Effective Academic Writing

Script 1

Effective Academic Writing

Writing is necessary for all students in higher education. It is a process. It starts from understanding the task. It then goes on to doing the research and reading. The next stage is planning and writing various drafts. This is followed by proof-reading and editing. All this should lead to the final text.

Academic writing is a social practice. By a social practice I mean that it is what people do together. This means that you always write with a readership in mind. You always write with a purpose: to explain, to persuade etc. It also means that what is right and wrong, appropriate or inappropriate is defined by the users in the social community. In your case these are other students, lecturers or examiners. There is nothing natural about the organization and the way language is used in a scientific report, for example. It is as it is because that is the way it has developed through centuries of use by practitioners. For that reason it has to be learned. No-one speaks (or writes) academic English as a first language. It must be learned by observation, study and experiment.

Academic writing is clearly defined by having a clear audience; a clear purpose, either an exam question to answer or a research project to report on. It is also clearly structured.

Academic writing in English is linear: it starts at the beginning and finishes at the end, with every part contributing to the main line of argument, without digression or repetition. Whatever kind of writing you are producing, you, the writer, are responsible for making your line of argument clear and presenting it in an orderly fashion so that the reader can follow.

Your written work should have the following sections: Preliminaries, Main text, End matter.

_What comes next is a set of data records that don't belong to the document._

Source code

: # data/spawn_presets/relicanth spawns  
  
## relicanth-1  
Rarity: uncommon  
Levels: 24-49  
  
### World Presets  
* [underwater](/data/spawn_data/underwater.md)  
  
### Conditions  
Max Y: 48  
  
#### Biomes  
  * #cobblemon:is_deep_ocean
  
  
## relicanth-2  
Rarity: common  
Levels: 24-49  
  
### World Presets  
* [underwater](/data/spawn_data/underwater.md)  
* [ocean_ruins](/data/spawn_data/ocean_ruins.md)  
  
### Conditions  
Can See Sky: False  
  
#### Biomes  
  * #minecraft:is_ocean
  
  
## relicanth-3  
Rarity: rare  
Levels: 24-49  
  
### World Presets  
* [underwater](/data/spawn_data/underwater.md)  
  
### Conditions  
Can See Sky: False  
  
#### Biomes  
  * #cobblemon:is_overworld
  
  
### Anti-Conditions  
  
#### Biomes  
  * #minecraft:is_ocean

The preliminaries and end matter will depend on the kind of text you are writing. The main text will, however, generally contain an introduction, a main body and a conclusion. The introduction will usually consist of some background information, which will give the reason for the writing and explain, to some extent, how this will be done. This must be closely connected to the essay or research question. The main body will then contain some data – either experimental, from ideas or from reading – and some argument. This will then lead to the conclusion, which will refer back to the introduction and show that the purpose has been fulfilled. The actual form of the main body will depend on the type of writing.